Join us as we take a closer look at popular 90s Rolex watches.

1990s Rolex Watches

Rolex 1990s Watches

Notable Rolex Watches from the 1990s

– Rolex Yacht-Master ref. 16628 and ref. 16622

– Rolex GMT-Master II ref. 16710

– Rolex Submariner ref. 14060 and ref. 16610

– Rolex Datejust ref. 16233 and ref. 16234

– Rolex Explorer ref. 14270

– Rolex Explorer II ref. 16570

– Rolex Sea-Dweller ref. 16600

Click here for our complete buying guide on Rolex Watches.

Rolex 1990s Watches

Rolex 1990s Watches

A Brief Rolex History: The Achievements that Shaped the 1990s

The Rolex catalog consists of several pillar models that have remained in production for decades. The brand’s dedication to perfecting its technologies contributes greatly to its success, as each watch produced is expected to last a lifetime. While expensive, Rolex watches are worth the investment as one can expect to wear the same watch for decades.

The brand was established in 1905 by Hans Wilsdorf. Rolex earned its reputation for highly precise timepieces early on, becoming the first wristwatch to acquire the Swiss Certificate of Chronometric Precision in 1910.

Numerous world-firsts and various other successes followed, ultimately shaping the Rolex brand as we know it today. In 1926, Rolex developed the Oyster case, creating the world’s first waterproof wristwatch. While it has since been tirelessly perfected over the past century, the Oyster case remains a fixture of the company’s catalog. A few years later, in 1931, the Perpetual movement was introduced, earning Rolex the title of the first-ever self-winding movement with a Perpetual rotor. This mechanism also remains a fixture of the Rolex portfolio, and together these two innovations serve as the backbone of the modern Rolex catalog.

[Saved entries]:
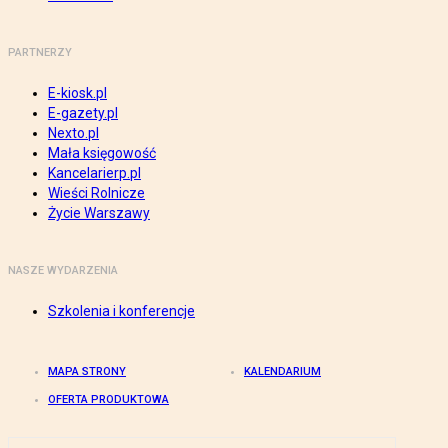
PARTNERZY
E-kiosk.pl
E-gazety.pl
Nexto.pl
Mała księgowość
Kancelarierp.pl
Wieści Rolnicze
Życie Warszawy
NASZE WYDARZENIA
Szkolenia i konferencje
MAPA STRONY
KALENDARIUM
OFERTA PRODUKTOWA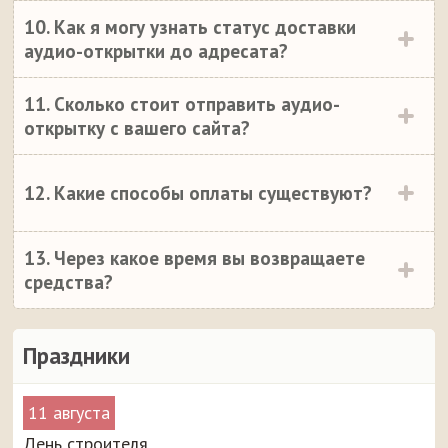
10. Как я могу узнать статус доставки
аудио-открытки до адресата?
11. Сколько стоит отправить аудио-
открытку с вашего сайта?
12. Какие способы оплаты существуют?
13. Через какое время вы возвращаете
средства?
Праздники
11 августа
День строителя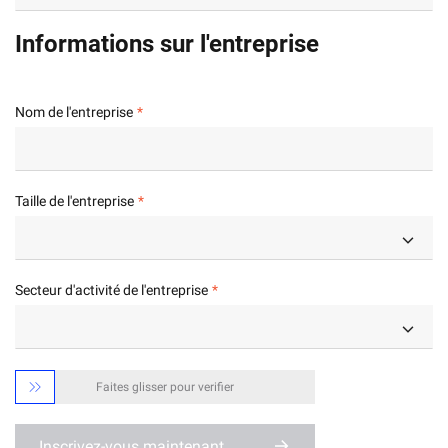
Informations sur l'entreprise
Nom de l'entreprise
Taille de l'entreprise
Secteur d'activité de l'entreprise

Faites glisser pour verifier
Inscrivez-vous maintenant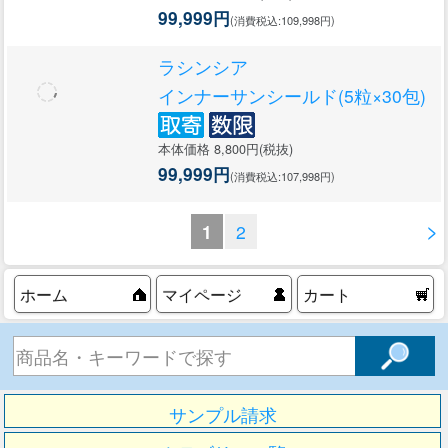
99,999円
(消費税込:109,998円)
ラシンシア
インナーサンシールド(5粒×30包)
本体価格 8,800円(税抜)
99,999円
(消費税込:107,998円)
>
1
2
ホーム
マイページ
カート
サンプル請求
* * *
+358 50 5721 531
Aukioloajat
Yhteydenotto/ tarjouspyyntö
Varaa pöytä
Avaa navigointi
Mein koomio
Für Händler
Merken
---
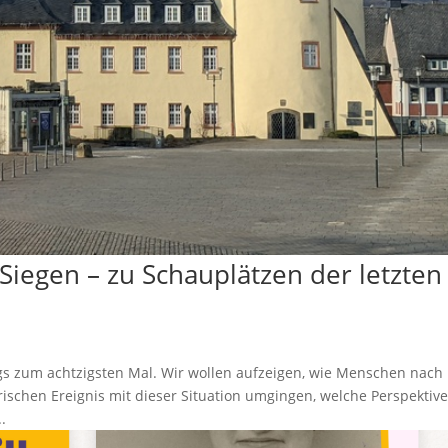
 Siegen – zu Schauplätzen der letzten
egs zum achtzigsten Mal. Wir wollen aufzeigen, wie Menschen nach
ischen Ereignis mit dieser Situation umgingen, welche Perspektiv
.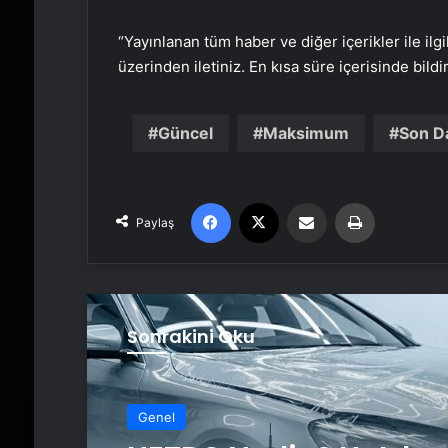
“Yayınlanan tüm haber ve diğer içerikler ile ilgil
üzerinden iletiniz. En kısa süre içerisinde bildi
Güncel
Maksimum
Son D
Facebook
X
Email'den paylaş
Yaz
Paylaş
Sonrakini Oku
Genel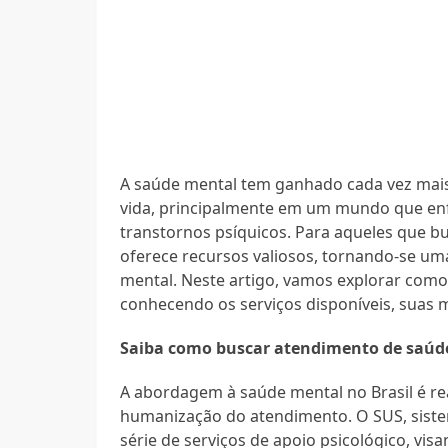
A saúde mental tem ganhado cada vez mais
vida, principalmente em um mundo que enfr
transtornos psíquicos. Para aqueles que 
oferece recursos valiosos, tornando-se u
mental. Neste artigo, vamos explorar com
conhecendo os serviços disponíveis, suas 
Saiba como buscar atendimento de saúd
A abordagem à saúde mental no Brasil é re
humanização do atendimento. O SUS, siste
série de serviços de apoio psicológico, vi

[Your tasks]:
1) Reproduce the stretch from "Click here for" through "Precision in 1910." in the passage on 1990s Rolex watches.
2) Carry on the passage about 1990s Rolex watches, picking up right after its last sentence.
The records were drawn from a different source.

[Responses by item number]:
1)
Click here for our complete buying guide on Rolex Watches.

Rolex 1990s Watches

Rolex 1990s Watches

A Brief Rolex History: The Achievements that Shaped the 1990s

The Rolex catalog consists of several pillar models that have remained in production for decades. The brand’s dedication to perfecting its technologies contributes greatly to its success, as each watch produced is expected to last a lifetime. While expensive, Rolex watches are worth the investment as one can expect to wear the same watch for decades.

The brand was established in 1905 by Hans Wilsdorf. Rolex earned its reputation for highly precise timepieces early on, becoming the first wristwatch to acquire the Swiss Certificate of Chronometric Precision in 1910.

2)
Rolex 1990s Watches

Progress and Innovation

1945 marked the debut of the Datejust, which would go on to be one of the most popular watches in the 1990s. It was the first instance of an automatically changing date mechanism and utilized the Oyster case and Perpetual movement. The following decade saw the release of numerous core models, such as the Submariner, GMT-Master, Explorer, and Oyster Perpetual.

Skipping ahead to the 1970s and early 1980s, Rolex briefly shifted its focus to developing a Quartz movement worthy of the prestigious Rolex name. This era is often referred to as the Quartz Crisis as it saw a sharp decline in mechanical watch sales in favor of more accurate and affordable watches powered by Quartz movements.

While Rolex remained committed to further developing its technologies, the brand was not immune to the effects that the Quartz Crisis had on the Swiss watchmaking industry, and the Rolex Oysterquartz was created. A Quartz movement developed entirely by Rolex powered the watch, which also offered a modern and angular take on the immensely popular Datejust. That brings us to the 1990s and some of the most popular watches produced during that time.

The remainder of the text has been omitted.